After a decade of weak earnings growth, low productivity and years of high inflation, Ben Broadbent, an external member of the Monetary Committee of the Bank of England, said the “pretty nasty” combination is coming to an end and UK real wages are set to rise.
In a speech at the London School of Economics, Broadbent talked about two key questions concerning the current debate over the country’s economic recovery:
- Why have real wages fallen? Are they expected to recover any time soon?
- Do the components of growth today give us any idea of what growth is going to be like in the future?
Update August 24, 2014: Mr. Broadbent now says low wage growth is here to stay.
Worries today are about growth’s compositions
He points out now that the recovery has clearly arrived, worries about growth have been replaced with concerns about its composition.
“In particular, it is argued, the recovery will run out of steam without a rise in investment because of an ongoing contraction in real wages…Growth is therefore caught in a nasty scissor movement between a decline in real wages, which limits the room for further growth in household spending, and perpetually stagnant business investment.”
He adds the question as to whether this view holds up to scrutiny.
During this recovery salaries have increased relatively faster than profits, he explains, an unusual development after most recessions. But “for a variety of reasons, relative prices have moved against consumers”, so that “what UK residents pay for their consumption has risen much faster than the price UK firms get for their output.”
According to Broadbent, there are three factors that have “driven an unwelcome wedge between the prices of what the UK private sector produces and what it consumes”:
- The increase in indirect taxes over the last few years. Indirect taxation is levied on things consumers spend their money on.
- Global price movements that have raised the price of goods in relation to services.
- Poor aggregate productivity growth, which “has been much worse in sectors that produce consumer goods and services than in others.”
What is the outlook for UK real wages?
Regarding the outlook for real wages, Broadbent has a positive view:
“Encouragingly, there are signs these headwinds are beginning to abate. Tradable goods prices have stabilised, the services terms of trade have recently improved….and there has been no further rise in indirect taxes. [That would] clearly benefit the purchasing power of UK income, wages included, supporting the real growth of consumption.”
By far the most important factor – one that pushes growth in both GDP and average earnings over time – is productivity, where “the majority of forecasters, including the MPC, also expect faster growth.”
This optimism assumes that there will be a rebound in business investment.
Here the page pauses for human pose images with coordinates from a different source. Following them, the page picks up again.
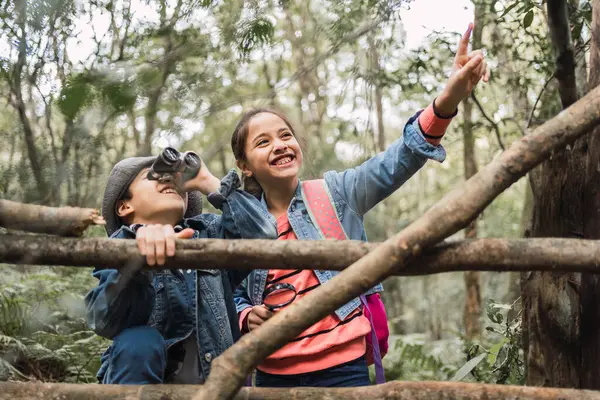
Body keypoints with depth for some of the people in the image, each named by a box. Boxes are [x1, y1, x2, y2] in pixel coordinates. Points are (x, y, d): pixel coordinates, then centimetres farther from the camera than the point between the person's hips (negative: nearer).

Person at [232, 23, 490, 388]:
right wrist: (248, 317, -8)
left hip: (343, 368, -2)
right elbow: (237, 298, 16)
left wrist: (448, 99, -34)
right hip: (274, 374, 3)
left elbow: (394, 165, -19)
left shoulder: (334, 194, -2)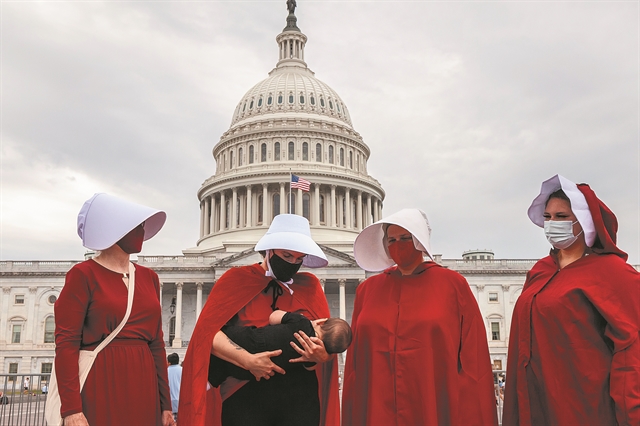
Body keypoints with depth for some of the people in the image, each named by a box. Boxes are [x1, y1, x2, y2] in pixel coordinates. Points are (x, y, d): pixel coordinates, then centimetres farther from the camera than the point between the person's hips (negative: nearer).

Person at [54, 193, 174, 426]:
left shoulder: (149, 277, 12)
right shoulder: (83, 274, -5)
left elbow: (157, 342, 11)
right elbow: (66, 344, -11)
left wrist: (165, 404, 9)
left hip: (142, 386, 5)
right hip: (99, 386, -5)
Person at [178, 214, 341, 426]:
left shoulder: (309, 285, 9)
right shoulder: (236, 279, 2)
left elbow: (327, 342, 6)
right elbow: (207, 330, -8)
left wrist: (321, 355, -16)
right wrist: (248, 360, -21)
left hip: (300, 397, 2)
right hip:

Broadbent believes business investment is about it accelerate, and for good reasons, “business investment tends to lag, not lead, the cycle in output,” he explains. According to recent survey measures, business investment is looking up.
Market Business News reported earlier this month that UK business confidence is at a 20-year high.
Broadbent warns that we should not infer too much about the future from the current recovery’s components. He shows that the composition of expenditure tells us very little about future growth.
“We like to tell ourselves that the composition of expenditure matters for future near-term growth – ‘because’ consumer spending or investment in inventories are strong one year growth in aggregate demand will “therefore” be weaker the next – but, in truth, the data provide very little support for such claims.”
What will truly determine the path of this economic recovery and whether it delivers growth in wages are such things as growth in the Eurozone and productivity, he adds.